Patient education is a major piece of the care plan. Nurses teach patients to recognize their own symptoms, reinforce that depression is a medical illness rather than a personal failing, and explain that antidepressant medications typically take two to four weeks to produce a noticeable response. Patients learn that it sometimes takes more than one medication trial to find what works. They’re informed that alcohol and other substances can worsen depression, and that healthy sleep, nutrition, and exercise influence mood even when motivation is low. Family members are included in care when the patient agrees, and nurses connect patients with support organizations like the National Alliance on Mental Illness.

Nursing Diagnosis vs. Medical Diagnosis in Practice

The distinction matters because it defines what each professional is responsible for. A physician diagnoses major depressive disorder and prescribes medication. A nurse identifies that the same patient is experiencing hopelessness, is not eating, has stopped talking to family, and has expressed passive thoughts about death. The nurse then addresses each of those problems through interventions that fall within nursing’s scope of practice.
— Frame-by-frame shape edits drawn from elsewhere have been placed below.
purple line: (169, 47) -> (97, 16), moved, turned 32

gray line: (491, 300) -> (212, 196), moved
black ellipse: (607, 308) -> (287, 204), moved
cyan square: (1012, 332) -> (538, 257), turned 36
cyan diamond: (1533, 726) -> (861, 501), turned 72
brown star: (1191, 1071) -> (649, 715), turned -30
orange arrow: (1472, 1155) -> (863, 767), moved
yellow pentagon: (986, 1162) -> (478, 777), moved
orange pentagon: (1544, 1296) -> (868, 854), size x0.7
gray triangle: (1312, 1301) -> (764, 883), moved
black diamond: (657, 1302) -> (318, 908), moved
Both diagnostic processes follow a similar logical structure: identify a condition, look for causes, anticipate what comes next, and plan treatment. The difference is in focus. The medical diagnosis looks at the disease itself. The nursing diagnosis looks at how the disease disrupts the person’s life and what can be done about those disruptions right now, at the bedside, in the home, or in the clinic. If you’re a nursing student writing a care plan, the key takeaway is that you will never write “depression” as your nursing diagnosis. You will write the specific human response you assessed, support it with your data, and plan your care around it.